Many generic functions are available for the computation of regression coefficients, for the testing of coefficients, for computation of residuals or predictions values, etc. Therefore, a good grasp of lm()
function is necessary. Suppose, we have performed the regression analysis using lm() function as done in the previous lesson.

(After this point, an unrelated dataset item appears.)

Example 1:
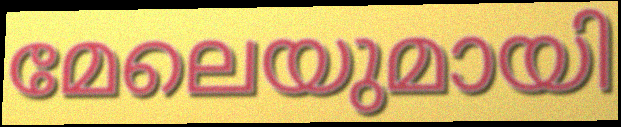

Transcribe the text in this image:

മേലെയുമായി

mod <- lm(mpg ~ hp, data = mtcars)
The object returned by the lm() function has a class of “lm”. The objects associated with the “lm” class have mode as a list.
class(mod)
The name of the objects related to the “lm” class can be queried via
names(mod)
All the components of the “lm” class can be assessed directly. For example,
mod$rank mod$coef # or mod$coefficients
The following is the list of some generic functions for the fitted “lm” model.
Generic Function | Short Description |
print() | print or displays the results in R Console |
summary() | print or displays regression coefficients, their standard errors, t-ratios, p-values, and significance |
coef() | extracts regression coefficients |
residuals() | or resid() : extracts residuals of the fitted model |
fitted() | or fitted.values() : extracts fitted values |
anova() | perform comparisons of the nested model |
predict() | compute predicted values for new data |
plot() | draw diagnostics plot of the regression model |
confint() | compute the confidence intervals for regression coefficients |
deviance() | compute the residual sum of squares |
vcov() | compute estimated variance-covariance matrix |
logLik() | compute the log-likelihood |
AIC(), BIC() | compute information criteria |
It is better to save objects from the summary()
function.
The summary() function returns an object of class “summy.lm()

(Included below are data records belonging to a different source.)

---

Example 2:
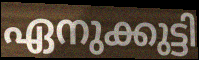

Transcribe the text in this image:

ഏനുക്കുട്ടി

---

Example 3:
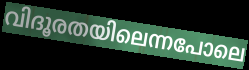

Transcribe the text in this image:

വിദൂരതയിലെന്നപോലെ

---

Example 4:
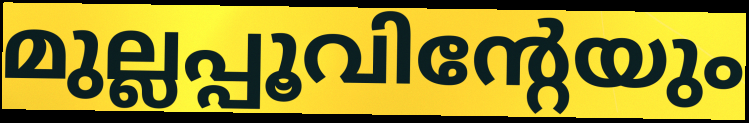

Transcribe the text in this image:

” and its components can be queried via
sum_mod <- summary(mod) names(sum_mod) names( summary(mod) )
The objects from the summary()
function can be obtained as
sum_mod$residuals sum_mod$r.squared sum_mod$adj.r.squared sum_mod$df sum_mod$sigma sum_mod$fstatistic
The confidence interval for estimated coefficients can be computed as
confint(mod, level = 0.95)
Note that level argument is optional if the confidence level is 95% (significance level is 5%).
The prediction intervals for mean and individual for hp
(regressor) equal to 200 and 160, can be computed as
predict(mod, newdata=data.frame(hp = c(200, 160)), interval = "confidence" ) predict(mod, newdata=data.frame(hp = c(200, 160)), interval = "prediction" )

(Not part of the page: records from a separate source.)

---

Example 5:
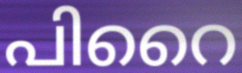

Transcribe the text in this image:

പിറൈ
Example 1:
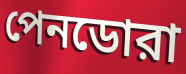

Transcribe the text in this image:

পেনডোরা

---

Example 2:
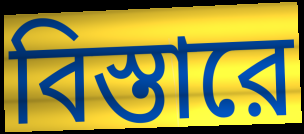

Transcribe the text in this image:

বিস্তারে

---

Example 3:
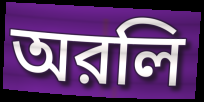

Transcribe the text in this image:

অরলি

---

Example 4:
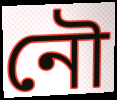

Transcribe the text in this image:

নৌ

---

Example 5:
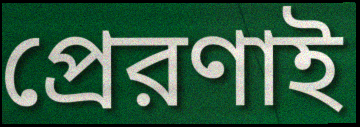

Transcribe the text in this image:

The prediction intervals can be used for computing and visualizing confidence bands. For example,
x = seq(50, 350, length=32 ) pred <-predict(mod, newdata=data.frame(x), interval = "prediction" ) plot(hp, mpg) lines(pred[,1] ~ x, col = 1) # fitted values lines(pred[,2] ~ x, col = 2) # lower limit lines(pred[,3] ~ x, col = 2) # upper limit
For diagnostics plot, plot() function can be used and it provides four graphs of
- residuals vs fitted values
- QQ plot of standardized residuals
- scale-location plot of fitted values against the square root of standardized residuals
- standardized residuals vs leverage
To plot say QQ plot only use
plot(mod, which = 2)
which argument is used to select the graph produced out of four.